为什么呢?部分原因是由于贫穷国家的许多人都选择购买食品,而并不自己种植——尤其是那些高价值且营养价值更丰富的食物,如肉类与蔬菜类。因此,增加收入才是最重要的因素。而农业,虽然有所帮助,但还不够。

In addition, when poor people do have a bit more cash, they do not spend it all on food, as nutritionists hope (see also Economics focus). A study from Maharashtra, in western India, back in 1983, found that poor people spent two-thirds of their extra income on food; and the very poorest did not spend much more of their extra money than the least poor, even though they had just one-sixth of the income. People spent almost 40% of their additional rupees on wheat, rice or sugar: costly and (in the case of sugar) not very nutritious. So even when the poor do spend more on food, they do not buy the stuff that is most nutritious or the best value. In a forthcoming book** Abhijit Banerjee and Esther Duflo of the Massachusetts Institute of Technology conclude that “the poor seem to have many choices, and they don’t elect to spend as much as they can on food.”

此外,当穷人手里多一点钱时,他们并不会像营养学家所期望的那样,将这些多出来的钱花在食物上(参考阅读Economics focus)。一份1983年印度西部Maharashtra邦的研究报告发现,穷人将额外所得的2/3用于购买食物。而最贫穷的人与次贫穷的人相比,就算前者额外收入仅占后者的1/6,也不会花费更多来购买食物。人们额外收入中的几乎40%都用于购买小麦、大米和糖:花费颇多(尤其是糖)且营养价值不高。因此,就算穷人购买更多食物,也不等于他们能买最有营养或价值最优的食物。MIT的Abhijit Banerjee和Esther Duflo即将发行的新书如此总结道:“穷人们似乎有很多选择,但是却不愿花太多钱在食物上。”

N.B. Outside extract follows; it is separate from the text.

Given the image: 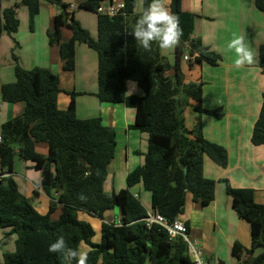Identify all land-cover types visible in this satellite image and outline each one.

Agriculture, then, is no magic solution. But farming could do more to improve nutrition—as is clear from countries’ widely varying records. Malawi, Bangladesh and Vietnam all increased agricultural value-added by roughly $100 a head from 1990 to 2007, and cut malnutrition by 15-20 percentage points. Egypt, Guatemala and India pushed up agricultural value-added more—yet their malnutrition rates rose.

这样看来,农业并不是万能的。但根据世界各国的各项记录来看,农业在改善营养方面还可以做的更好。从1990年到2007年,马拉维、孟加拉国和越南的人均农业增值都增加了100美元左右,营养不良比例也降低了15到20个百分点。埃及、危地马拉和印度农业增值更多——但营养不良比例反而增加了。

The success stories are instructive. In 1990 a charitable organisation called Helen Keller International started to encourage market gardens in Bangladesh, providing women (mostly) with seeds and advice. By 2003 (the year of the latest available research), four-fifths of families in the target area had gardens, against 15% in the whole country. Almost all women and children were eating green vegetables three times a week, compared with only a third beforehand. And vitamin A intake had soared. Projects like this work because they improve what people like to eat anyway.

成功的事例很有启发性。1990年,海伦??凯勒(Helen Keller)国际慈善组织开始鼓励孟加拉国开展“市场菜园”项目,为妇女(大部分为妇女)提供种子和咨询服务。到2003年(现有最新研究截止于2003年),项目区域内的4/5的家庭都拥有菜园,高于全国比例15%;且几乎所有的妇女和儿童一周能吃上三次新鲜绿色蔬菜,而之前只有三分之一。此外,维A摄入量也大量增加。类似这样的项目通常收效良好,因为它们可以改善人们的饮食。